Problem to work on: Copy out the entries word for word, leaving images aside.

Transcribed page contents:
Start of Block
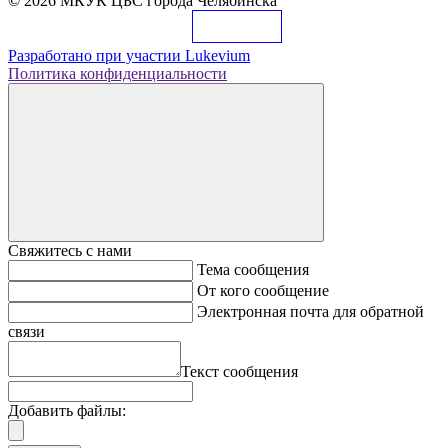
© 2026 МКУК ЦБС города Челябинска
Разработано при участии
Lukevium
Политика конфиденциальности
Свяжитесь с нами
Тема сообщения
От кого сообщение
Электронная почта для обратной
связи
Текст сообщения
Добавить файлы:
End of Block
Answer for the task:
© 2026 МКУК ЦБС города Челябинска
Разработано при участии
Lukevium
Политика конфиденциальности
Свяжитесь с нами
Тема сообщения
От кого сообщение
Электронная почта для обратной
связи
Текст сообщения
Добавить файлы:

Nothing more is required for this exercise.